Dataset items
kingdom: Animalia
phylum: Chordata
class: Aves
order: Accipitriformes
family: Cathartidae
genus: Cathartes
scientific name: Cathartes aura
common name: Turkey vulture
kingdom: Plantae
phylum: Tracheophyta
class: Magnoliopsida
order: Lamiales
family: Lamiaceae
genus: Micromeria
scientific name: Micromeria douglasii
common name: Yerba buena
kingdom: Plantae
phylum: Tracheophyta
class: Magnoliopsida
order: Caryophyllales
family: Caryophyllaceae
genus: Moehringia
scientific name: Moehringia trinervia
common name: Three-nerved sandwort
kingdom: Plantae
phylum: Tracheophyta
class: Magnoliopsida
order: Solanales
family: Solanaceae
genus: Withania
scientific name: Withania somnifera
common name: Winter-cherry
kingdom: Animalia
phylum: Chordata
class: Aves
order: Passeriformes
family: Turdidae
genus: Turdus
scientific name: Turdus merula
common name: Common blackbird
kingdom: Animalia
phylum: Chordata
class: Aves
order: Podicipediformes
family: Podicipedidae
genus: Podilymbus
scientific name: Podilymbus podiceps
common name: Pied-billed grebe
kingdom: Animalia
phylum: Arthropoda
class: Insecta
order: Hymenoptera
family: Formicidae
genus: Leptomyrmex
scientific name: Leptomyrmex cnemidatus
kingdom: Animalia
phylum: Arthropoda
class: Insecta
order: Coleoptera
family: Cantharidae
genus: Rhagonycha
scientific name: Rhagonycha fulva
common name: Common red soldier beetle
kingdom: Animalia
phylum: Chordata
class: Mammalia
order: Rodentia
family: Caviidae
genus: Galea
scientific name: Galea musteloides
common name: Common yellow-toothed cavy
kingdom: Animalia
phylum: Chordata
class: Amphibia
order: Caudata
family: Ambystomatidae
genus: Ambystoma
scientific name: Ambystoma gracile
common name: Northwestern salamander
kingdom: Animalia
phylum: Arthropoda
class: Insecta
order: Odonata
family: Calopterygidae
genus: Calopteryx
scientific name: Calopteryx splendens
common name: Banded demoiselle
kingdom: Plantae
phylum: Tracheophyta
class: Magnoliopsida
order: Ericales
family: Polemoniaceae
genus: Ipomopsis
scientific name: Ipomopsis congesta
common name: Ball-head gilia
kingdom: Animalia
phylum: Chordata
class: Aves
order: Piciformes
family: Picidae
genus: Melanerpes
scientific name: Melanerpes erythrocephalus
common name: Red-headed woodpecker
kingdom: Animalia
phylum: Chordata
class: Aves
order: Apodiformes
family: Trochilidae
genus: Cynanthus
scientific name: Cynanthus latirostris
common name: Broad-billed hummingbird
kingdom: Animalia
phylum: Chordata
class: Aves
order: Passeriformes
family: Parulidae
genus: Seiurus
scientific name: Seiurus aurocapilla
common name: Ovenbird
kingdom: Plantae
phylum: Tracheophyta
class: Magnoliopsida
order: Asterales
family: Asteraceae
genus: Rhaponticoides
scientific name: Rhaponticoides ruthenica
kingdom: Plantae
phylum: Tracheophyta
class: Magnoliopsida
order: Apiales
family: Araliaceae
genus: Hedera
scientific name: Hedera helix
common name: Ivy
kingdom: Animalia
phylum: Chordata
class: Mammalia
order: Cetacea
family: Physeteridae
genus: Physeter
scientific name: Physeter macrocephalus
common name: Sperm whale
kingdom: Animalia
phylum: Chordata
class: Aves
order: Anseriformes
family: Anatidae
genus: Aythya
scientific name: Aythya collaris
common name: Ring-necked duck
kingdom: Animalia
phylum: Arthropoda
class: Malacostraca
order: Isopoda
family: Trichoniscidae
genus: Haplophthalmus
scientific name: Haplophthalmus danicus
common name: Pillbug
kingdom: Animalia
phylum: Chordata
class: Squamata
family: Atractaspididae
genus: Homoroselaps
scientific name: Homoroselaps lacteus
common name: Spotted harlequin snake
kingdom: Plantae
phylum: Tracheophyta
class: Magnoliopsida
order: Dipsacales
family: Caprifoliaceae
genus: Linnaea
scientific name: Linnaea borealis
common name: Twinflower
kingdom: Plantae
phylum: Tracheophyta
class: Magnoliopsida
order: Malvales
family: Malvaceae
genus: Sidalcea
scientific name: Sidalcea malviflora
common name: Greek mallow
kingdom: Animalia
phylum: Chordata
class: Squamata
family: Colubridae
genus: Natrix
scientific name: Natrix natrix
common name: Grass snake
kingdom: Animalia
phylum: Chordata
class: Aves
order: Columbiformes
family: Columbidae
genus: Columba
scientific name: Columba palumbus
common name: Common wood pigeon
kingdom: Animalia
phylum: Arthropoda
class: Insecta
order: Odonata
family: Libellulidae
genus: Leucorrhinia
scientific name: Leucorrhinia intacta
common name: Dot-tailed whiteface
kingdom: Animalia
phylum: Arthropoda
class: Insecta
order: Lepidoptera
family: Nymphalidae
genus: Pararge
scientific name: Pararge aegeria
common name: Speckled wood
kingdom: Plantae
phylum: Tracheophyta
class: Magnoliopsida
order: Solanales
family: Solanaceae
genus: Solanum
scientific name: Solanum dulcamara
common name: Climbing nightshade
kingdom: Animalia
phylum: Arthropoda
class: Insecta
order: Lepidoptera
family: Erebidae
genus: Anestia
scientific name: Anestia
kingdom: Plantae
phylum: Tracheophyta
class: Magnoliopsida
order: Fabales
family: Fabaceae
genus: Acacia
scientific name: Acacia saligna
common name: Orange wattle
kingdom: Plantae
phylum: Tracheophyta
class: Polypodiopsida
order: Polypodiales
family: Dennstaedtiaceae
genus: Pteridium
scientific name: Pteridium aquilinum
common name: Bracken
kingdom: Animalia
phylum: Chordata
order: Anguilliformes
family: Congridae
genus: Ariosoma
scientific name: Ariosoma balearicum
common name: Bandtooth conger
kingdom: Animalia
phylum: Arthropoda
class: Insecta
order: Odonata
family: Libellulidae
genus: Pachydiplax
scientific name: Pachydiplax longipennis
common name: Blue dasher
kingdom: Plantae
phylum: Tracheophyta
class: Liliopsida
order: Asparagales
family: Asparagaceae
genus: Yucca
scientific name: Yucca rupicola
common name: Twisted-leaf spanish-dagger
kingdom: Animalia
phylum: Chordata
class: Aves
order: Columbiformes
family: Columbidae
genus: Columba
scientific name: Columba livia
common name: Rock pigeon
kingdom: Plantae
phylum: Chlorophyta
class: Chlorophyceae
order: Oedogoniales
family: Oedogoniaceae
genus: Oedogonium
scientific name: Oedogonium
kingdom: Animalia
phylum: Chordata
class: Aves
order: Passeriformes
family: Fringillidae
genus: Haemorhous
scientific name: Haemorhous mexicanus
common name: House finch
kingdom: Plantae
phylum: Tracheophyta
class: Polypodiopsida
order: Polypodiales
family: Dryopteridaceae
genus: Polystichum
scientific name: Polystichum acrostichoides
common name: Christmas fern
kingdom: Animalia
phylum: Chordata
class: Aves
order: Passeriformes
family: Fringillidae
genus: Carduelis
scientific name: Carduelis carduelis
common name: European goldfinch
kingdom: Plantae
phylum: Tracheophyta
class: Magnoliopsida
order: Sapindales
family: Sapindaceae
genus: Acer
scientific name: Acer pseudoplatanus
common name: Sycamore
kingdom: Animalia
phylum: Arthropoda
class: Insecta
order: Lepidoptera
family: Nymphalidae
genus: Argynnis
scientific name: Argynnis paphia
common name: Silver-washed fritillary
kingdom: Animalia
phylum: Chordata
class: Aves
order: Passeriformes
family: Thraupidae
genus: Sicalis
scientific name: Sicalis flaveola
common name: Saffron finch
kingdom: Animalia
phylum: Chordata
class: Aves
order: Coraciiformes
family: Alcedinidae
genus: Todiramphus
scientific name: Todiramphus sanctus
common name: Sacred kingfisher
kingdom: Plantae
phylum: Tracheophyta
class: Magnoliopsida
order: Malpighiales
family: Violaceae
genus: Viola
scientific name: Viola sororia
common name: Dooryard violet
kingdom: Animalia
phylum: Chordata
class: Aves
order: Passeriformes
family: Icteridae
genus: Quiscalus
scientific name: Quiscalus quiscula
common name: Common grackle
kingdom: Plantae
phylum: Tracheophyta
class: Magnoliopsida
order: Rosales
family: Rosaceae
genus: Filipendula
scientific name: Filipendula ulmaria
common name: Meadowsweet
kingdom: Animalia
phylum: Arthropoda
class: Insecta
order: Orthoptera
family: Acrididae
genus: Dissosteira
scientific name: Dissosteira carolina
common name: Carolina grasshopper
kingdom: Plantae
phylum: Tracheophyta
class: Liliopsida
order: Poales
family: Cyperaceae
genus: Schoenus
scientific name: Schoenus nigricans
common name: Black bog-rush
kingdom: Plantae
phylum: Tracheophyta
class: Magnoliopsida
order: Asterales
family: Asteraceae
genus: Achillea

*What is required*
Reproduce word for word every line from the one containing "scientific name: Quiscalus quiscula" through the last line of the rows.

*Result of the exercise*
scientific name: Quiscalus quiscula
common name: Common grackle
kingdom: Plantae
phylum: Tracheophyta
class: Magnoliopsida
order: Rosales
family: Rosaceae
genus: Filipendula
scientific name: Filipendula ulmaria
common name: Meadowsweet
kingdom: Animalia
phylum: Arthropoda
class: Insecta
order: Orthoptera
family: Acrididae
genus: Dissosteira
scientific name: Dissosteira carolina
common name: Carolina grasshopper
kingdom: Plantae
phylum: Tracheophyta
class: Liliopsida
order: Poales
family: Cyperaceae
genus: Schoenus
scientific name: Schoenus nigricans
common name: Black bog-rush
kingdom: Plantae
phylum: Tracheophyta
class: Magnoliopsida
order: Asterales
family: Asteraceae
genus: Achillea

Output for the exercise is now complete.